**Given data:**
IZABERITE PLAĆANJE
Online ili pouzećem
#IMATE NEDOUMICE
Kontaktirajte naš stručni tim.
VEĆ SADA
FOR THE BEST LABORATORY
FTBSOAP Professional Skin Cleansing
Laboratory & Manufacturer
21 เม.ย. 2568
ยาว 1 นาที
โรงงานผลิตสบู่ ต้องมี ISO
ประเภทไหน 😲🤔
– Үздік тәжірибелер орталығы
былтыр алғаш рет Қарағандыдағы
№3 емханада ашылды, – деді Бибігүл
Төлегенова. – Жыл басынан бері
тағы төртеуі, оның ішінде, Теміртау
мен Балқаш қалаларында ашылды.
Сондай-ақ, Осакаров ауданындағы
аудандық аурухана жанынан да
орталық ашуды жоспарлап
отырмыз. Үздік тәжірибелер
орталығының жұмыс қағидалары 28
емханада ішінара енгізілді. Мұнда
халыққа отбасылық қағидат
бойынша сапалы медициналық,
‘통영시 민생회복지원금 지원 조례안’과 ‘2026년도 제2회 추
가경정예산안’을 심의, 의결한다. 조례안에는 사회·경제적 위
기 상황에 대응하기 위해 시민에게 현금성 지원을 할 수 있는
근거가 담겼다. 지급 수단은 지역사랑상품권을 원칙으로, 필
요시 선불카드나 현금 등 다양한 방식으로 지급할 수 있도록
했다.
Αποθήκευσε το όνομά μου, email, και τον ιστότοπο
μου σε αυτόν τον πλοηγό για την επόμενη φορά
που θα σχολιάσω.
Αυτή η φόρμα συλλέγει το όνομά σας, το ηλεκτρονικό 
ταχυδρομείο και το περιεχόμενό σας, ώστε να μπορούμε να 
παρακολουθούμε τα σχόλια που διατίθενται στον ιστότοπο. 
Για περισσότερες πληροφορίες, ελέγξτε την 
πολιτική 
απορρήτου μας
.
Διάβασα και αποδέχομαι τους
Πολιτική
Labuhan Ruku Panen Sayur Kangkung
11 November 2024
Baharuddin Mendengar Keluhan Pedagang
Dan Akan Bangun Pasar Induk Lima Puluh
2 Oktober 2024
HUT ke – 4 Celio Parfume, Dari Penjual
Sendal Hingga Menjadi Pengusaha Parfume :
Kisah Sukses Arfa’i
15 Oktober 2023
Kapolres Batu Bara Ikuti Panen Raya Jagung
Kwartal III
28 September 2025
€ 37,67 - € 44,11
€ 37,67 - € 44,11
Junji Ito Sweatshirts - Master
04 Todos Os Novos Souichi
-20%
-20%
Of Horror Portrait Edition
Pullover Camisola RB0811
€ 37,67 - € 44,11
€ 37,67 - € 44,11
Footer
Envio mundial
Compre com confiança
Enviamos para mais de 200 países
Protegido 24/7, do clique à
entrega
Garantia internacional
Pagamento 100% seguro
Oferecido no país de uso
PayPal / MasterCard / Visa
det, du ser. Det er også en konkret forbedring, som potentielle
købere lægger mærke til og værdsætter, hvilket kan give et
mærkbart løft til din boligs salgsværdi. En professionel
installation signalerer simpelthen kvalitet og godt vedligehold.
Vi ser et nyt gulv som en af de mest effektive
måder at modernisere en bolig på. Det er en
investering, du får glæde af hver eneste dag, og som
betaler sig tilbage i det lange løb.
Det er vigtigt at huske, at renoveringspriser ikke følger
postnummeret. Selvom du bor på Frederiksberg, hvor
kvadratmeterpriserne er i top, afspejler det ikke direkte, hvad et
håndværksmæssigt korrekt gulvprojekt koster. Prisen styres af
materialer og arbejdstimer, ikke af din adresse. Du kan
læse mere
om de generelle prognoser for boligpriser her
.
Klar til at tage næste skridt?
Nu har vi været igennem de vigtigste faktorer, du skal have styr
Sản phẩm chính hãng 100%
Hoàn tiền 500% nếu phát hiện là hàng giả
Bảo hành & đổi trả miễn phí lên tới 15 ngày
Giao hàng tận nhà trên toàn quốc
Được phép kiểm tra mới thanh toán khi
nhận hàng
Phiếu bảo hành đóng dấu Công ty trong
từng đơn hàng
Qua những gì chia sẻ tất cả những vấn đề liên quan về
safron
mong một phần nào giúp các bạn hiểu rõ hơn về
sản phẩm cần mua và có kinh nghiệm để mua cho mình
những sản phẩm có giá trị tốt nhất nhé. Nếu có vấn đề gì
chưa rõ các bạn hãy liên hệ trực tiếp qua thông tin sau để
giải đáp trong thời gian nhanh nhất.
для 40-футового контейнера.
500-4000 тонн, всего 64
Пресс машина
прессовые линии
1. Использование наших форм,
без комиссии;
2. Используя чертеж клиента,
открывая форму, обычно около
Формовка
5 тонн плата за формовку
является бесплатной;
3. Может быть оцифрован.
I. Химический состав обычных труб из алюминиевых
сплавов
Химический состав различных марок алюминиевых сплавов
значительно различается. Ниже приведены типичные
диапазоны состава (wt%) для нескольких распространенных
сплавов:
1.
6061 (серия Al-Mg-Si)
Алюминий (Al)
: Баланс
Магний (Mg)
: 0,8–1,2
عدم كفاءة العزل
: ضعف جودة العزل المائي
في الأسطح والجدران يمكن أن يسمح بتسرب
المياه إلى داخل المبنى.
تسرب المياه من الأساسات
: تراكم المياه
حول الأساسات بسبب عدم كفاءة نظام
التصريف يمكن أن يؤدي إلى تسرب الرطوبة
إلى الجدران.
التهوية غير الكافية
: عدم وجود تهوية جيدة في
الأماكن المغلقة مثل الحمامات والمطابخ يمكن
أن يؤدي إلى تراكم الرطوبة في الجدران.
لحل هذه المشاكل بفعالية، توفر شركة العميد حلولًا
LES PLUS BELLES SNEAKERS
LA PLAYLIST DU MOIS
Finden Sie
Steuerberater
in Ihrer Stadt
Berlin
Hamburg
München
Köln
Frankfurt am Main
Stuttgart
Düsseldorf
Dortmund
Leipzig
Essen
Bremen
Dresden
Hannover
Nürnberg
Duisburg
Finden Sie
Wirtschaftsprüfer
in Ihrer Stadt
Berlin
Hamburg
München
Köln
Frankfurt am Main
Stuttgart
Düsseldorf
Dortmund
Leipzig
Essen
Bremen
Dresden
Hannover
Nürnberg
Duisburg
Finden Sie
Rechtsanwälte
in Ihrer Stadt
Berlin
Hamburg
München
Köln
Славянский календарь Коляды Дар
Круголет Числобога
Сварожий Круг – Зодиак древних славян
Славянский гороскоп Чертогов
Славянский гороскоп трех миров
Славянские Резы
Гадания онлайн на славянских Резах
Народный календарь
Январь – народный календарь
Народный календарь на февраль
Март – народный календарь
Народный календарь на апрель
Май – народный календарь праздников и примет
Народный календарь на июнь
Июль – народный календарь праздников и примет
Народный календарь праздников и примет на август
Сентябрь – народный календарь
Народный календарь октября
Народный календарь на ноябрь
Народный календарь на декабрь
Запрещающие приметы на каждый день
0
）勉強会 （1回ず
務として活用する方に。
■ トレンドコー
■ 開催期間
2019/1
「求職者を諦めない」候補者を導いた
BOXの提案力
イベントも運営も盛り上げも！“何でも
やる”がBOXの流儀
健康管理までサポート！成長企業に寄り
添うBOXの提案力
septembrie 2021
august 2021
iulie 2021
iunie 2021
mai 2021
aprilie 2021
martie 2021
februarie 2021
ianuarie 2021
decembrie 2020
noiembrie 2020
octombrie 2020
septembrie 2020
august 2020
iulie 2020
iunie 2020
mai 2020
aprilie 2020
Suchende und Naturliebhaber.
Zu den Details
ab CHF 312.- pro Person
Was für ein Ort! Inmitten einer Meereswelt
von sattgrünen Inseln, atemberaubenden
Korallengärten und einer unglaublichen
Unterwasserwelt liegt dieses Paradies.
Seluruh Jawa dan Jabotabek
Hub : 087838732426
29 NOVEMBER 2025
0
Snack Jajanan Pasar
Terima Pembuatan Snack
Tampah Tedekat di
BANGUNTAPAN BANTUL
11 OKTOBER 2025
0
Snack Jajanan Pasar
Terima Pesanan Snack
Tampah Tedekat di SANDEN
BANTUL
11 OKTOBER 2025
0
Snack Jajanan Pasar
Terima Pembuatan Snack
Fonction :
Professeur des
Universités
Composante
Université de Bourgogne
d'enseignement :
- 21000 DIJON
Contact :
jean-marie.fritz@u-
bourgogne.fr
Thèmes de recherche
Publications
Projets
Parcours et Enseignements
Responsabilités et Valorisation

**Your task:**
From the beginning of the listing above down to the line with "ประเภทไหน 😲🤔", every line should be restated exactly.

**Response to the task:**
IZABERITE PLAĆANJE
Online ili pouzećem
#IMATE NEDOUMICE
Kontaktirajte naš stručni tim.
VEĆ SADA
FOR THE BEST LABORATORY
FTBSOAP Professional Skin Cleansing
Laboratory & Manufacturer
21 เม.ย. 2568
ยาว 1 นาที
โรงงานผลิตสบู่ ต้องมี ISO
ประเภทไหน 😲🤔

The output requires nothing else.